— Греешься?
Она молча глядела на него снизу вверх. Он стоял на берегу на тропке, спускавшейся вниз к реке, к лаве. Лицо девушки, горячее от солнца, загорелось, запылало так, словно обожгло его пламенем из печьки.
— Можно я с тобой сяду? — решился, робко выдавил из себя Сережа.
Девушка, ни слова не говоря, поерзала на лаве, сдвинулась на угол, освободила рядом с собой место. Она слышала, как он, топая босыми ногами по тропинке, сбежал к лаве, как зашуршал, стал торопливо заворачивать штанины брюк, чтобы не намочить, потом потихоньку, осторожно сел рядом, опустил ноги в воду, прижался к ней своим горячим боком. Лава была узкой.
— Капусту поливаешь? — спросил он.
Она кивнула. Губы почему-то у нее склеились, не открывались, чтобы ответить.
— Я увидел тебя на меже с ведром… и прибежал… Ты в клуб придешь?
— Да, — наконец-то сумела она разлепить губы и заволновалась, сжалась, поняла, что он скажет сейчас что-то важное для нее, для них обоих.
А он вдруг неожиданно схватил ее за руку своими дрожащими руками и быстро заговорил, забормотал, сбиваясь и путаясь. У нее тоже задрожало в груди сердце, замутилось в голове. Она не слышала слов, но значение их понимала.
— Я сегодня папане… чтоб он сватов к тебе… к отцу… к вам… А папаня спрашивает… не получим ли мы от ворот поворот… Ты будешь вечером дома?
— Буду…
— А папаня твой будет?
— Будет…
— Мы сегодня придем… Ты будешь ждать?
— Буду…
— А свадьба тогда… на Покров?
— Наверно.
— Я побегу, папане скажу, — быстро, шумно, восторженно выдернул он ноги из воды, обрызгал ее. — Надо собираться!
— Мне тоже надо сказать, — пробормотала она и оперлась дрожащими руками о доски лавы, стала подниматься.
Сережа умчался, оставил мокрые следы босых ног на тропе. И эти следы показались ей такими до слез милыми, что захотелось опуститься на колени и целовать их.

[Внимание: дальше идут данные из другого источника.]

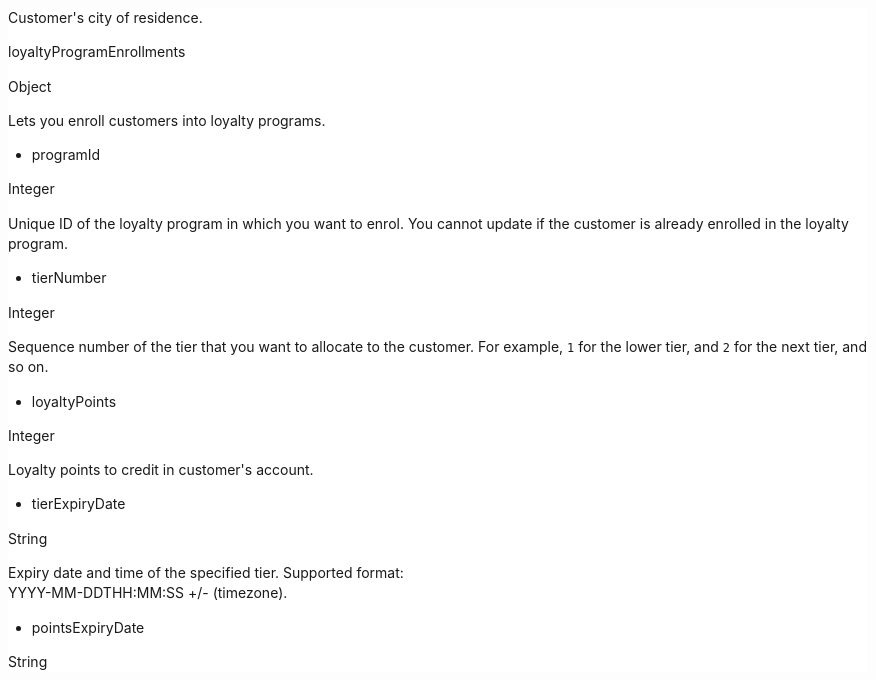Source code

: </td>
  <td style="border: 1px solid #ddd; padding: 8px;"><p>Customer&#39;s city of residence.</p>
</td>
</tr>
<tr>
  <td style="border: 1px solid #ddd; padding: 8px;"><p>loyaltyProgramEnrollments</p>
</td>
  <td style="border: 1px solid #ddd; padding: 8px;"><p>Object</p>
</td>
  <td style="border: 1px solid #ddd; padding: 8px;"><p>Lets you enroll customers into loyalty programs.</p>
</td>
</tr>
<tr>
  <td style="border: 1px solid #ddd; padding: 8px;"><ul>
<li>programId</li>
</ul>
</td>
  <td style="border: 1px solid #ddd; padding: 8px;"><p>Integer</p>
</td>
  <td style="border: 1px solid #ddd; padding: 8px;"><p>Unique ID of the loyalty program in which you want to enrol. You cannot update if the customer is already enrolled in the loyalty program.</p>
</td>
</tr>
<tr>
  <td style="border: 1px solid #ddd; padding: 8px;"><ul>
<li>tierNumber</li>
</ul>
</td>
  <td style="border: 1px solid #ddd; padding: 8px;"><p>Integer</p>
</td>
  <td style="border: 1px solid #ddd; padding: 8px;"><p>Sequence number of the tier that you want to allocate to the customer. For example, <code>1</code> for the lower tier, and <code>2</code> for the next tier, and so on.</p>
</td>
</tr>
<tr>
  <td style="border: 1px solid #ddd; padding: 8px;"><ul>
<li>loyaltyPoints</li>
</ul>
</td>
  <td style="border: 1px solid #ddd; padding: 8px;"><p>Integer</p>
</td>
  <td style="border: 1px solid #ddd; padding: 8px;"><p>Loyalty points to credit in customer&#39;s account.</p>
</td>
</tr>
<tr>
  <td style="border: 1px solid #ddd; padding: 8px;"><ul>
<li>tierExpiryDate</li>
</ul>
</td>
  <td style="border: 1px solid #ddd; padding: 8px;"><p>String</p>
</td>
  <td style="border: 1px solid #ddd; padding: 8px;"><p>Expiry date and time of the specified tier. Supported format:<br>YYYY-MM-DDTHH:MM:SS +/- (timezone).</p>
</td>
</tr>
<tr>
  <td style="border: 1px solid #ddd; padding: 8px;"><ul>
<li>pointsExpiryDate</li>
</ul>
</td>
  <td style="border: 1px solid #ddd; padding: 8px;"><p>String</p>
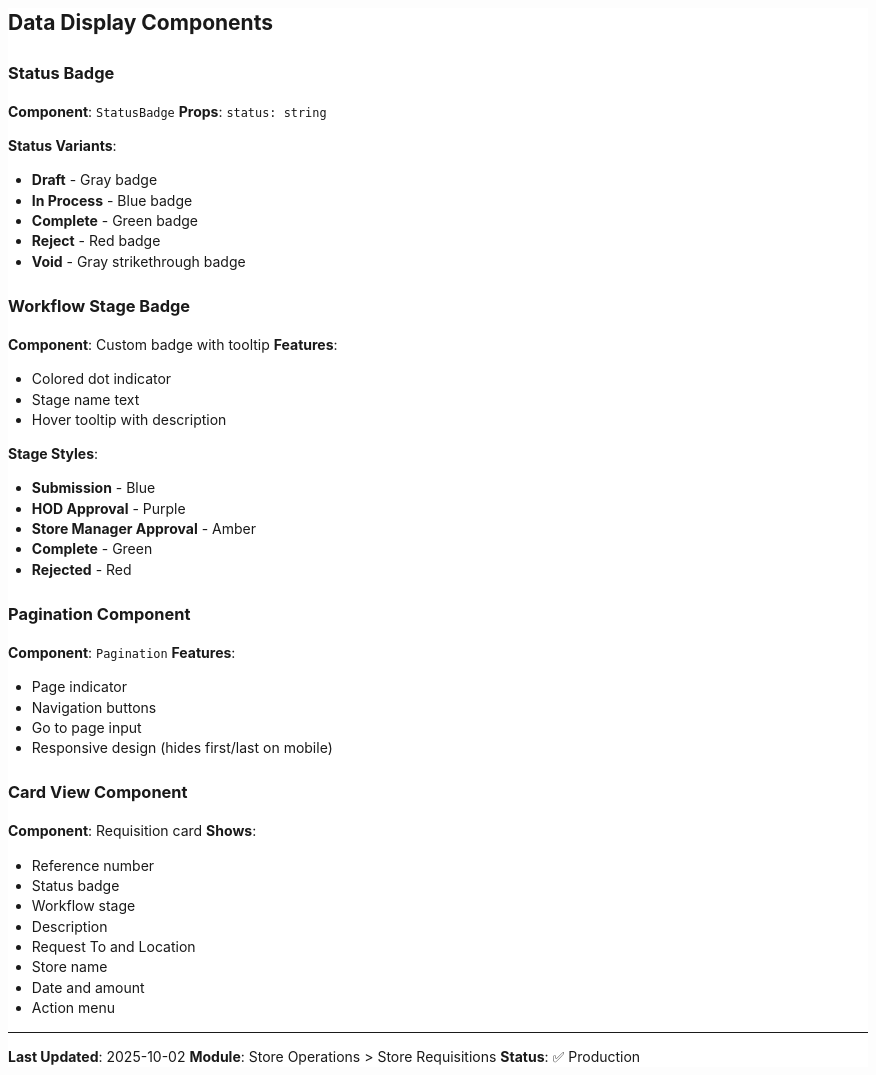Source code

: ## Data Display Components

### Status Badge

**Component**: `StatusBadge`
**Props**: `status: string`

**Status Variants**:
- **Draft** - Gray badge
- **In Process** - Blue badge
- **Complete** - Green badge
- **Reject** - Red badge
- **Void** - Gray strikethrough badge

### Workflow Stage Badge

**Component**: Custom badge with tooltip
**Features**:
- Colored dot indicator
- Stage name text
- Hover tooltip with description

**Stage Styles**:
- **Submission** - Blue
- **HOD Approval** - Purple
- **Store Manager Approval** - Amber
- **Complete** - Green
- **Rejected** - Red

### Pagination Component

**Component**: `Pagination`
**Features**:
- Page indicator
- Navigation buttons
- Go to page input
- Responsive design (hides first/last on mobile)

### Card View Component

**Component**: Requisition card
**Shows**:
- Reference number
- Status badge
- Workflow stage
- Description
- Request To and Location
- Store name
- Date and amount
- Action menu

---

**Last Updated**: 2025-10-02
**Module**: Store Operations > Store Requisitions
**Status**: ✅ Production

Свадьба была на Покров, веселая, шумная по-деревенски. Осень была теплая, солнечная. И казалось, что ничто не может омрачить их жизнь, что ждут их впереди только счастливые дни в любви, в ежедневном труде, со многими детьми, а потом и со внуками. Все так хорошо и удачно складывалось в молодости. Никто не мог предположить, догадаться, что счастье их будет длиться всего восемь месяцев, зиму и весну, что летом начнется война. Три года, три тяжких года не будет вестей от Сережи. Уйдет и исчезнет. Ни похоронки, ни извещения о том, что пропал без вести. Ни слуху, ни духу. Только в конце сорок четвертого получит она письмо от него, узнает, что был он в плену, в Германии, что теперь бьет немцев, идет брать Берлин. Родители его к тому времени умерли, оставили ее одну в своей избе.
Из Берлина, из госпиталя, от Сережи пришло последнее письмо. Он писал, что от него остался кусок больного изуродованного тела без руки и ноги, писал, чтоб она поскорей забыла о нем, что он решил провести последние дни свои в инвалидном доме, что, как думается ему, этих дней у него впереди совсем немного, что писать он больше не будет, искать его не надо, он твердо, при ясном уме решил умереть в одиночестве, избавить ее от страданий. Обратного адреса на конверте не было. Знающие люди посоветовали ей обратиться в военкомат, там по номеру части, в которой он воевал, найдут его, где бы он ни находился. Искали долго, только к зиме узнала Лексевна, что Сережа лежит в Доме инвалидов в Смоленской области, узнала и, не мешкая, помчалась за ним.
Лексевна, задумавшись, чуть не пропустила почтальонку, которая почему-то не остановилась возле ее калитки, прошла мимо.
— Марья! — вскочила с табуретки, окликнула ее старуха. — Ай деньги кончились?
— Тебя в списке нет, — оглянулась Анохина.
— Как это? — не поняла Лексевна.
— А я почем знаю? Я по списку разношу… — Почтальонка хотела идти дальше, но старуха остановила ее.